**Supplied material**
==================================================

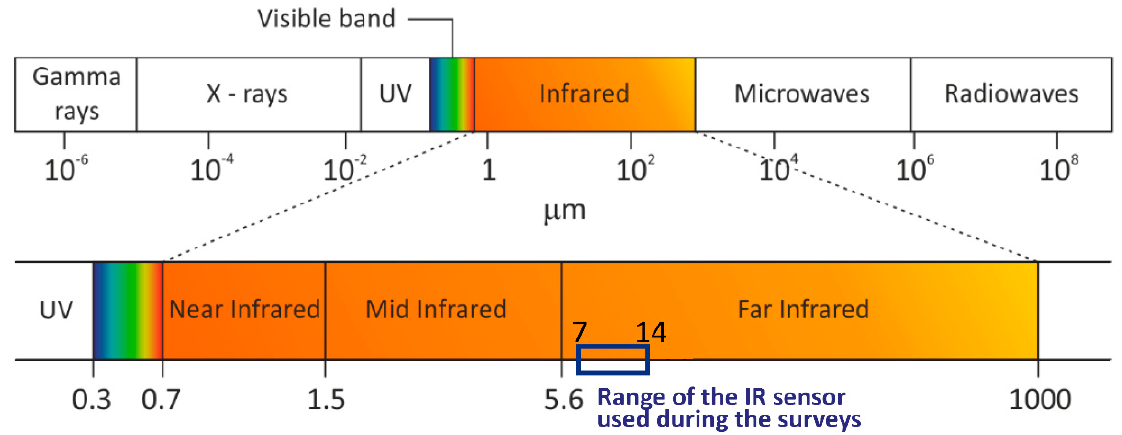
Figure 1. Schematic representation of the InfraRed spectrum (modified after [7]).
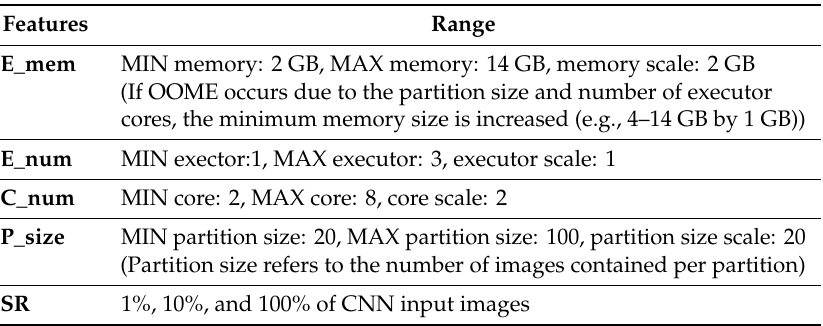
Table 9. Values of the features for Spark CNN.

==================================================

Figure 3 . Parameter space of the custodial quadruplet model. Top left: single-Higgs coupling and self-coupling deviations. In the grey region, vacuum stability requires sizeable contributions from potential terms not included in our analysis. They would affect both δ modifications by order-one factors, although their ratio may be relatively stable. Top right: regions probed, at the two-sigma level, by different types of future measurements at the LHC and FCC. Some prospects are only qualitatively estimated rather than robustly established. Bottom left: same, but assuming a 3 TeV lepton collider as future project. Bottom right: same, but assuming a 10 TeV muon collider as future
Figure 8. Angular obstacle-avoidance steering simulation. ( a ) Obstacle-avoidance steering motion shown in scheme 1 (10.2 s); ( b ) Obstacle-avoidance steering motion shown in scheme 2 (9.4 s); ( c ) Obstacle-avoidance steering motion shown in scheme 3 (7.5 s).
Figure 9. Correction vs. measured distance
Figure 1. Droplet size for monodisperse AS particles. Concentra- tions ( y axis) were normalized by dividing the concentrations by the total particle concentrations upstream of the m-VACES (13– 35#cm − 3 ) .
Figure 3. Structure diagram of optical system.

==================================================

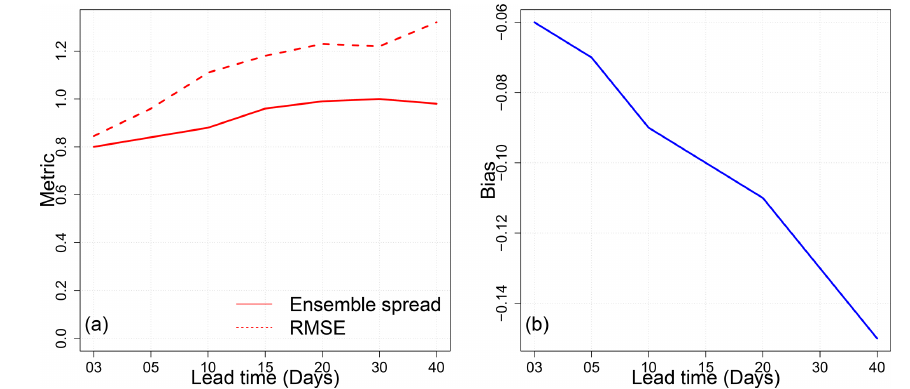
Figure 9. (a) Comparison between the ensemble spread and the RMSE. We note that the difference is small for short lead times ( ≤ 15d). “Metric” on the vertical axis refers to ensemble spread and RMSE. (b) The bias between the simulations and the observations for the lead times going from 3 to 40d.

==================================================

**Work item**
Starting from the line with "Figure 1. Schematic" in the records above, repeat each line exactly until you have written the line with "Table 9. Values", then stop; drop the pictures.

**Solution**
Figure 1. Schematic representation of the InfraRed spectrum (modified after [7]).
Table 9. Values of the features for Spark CNN.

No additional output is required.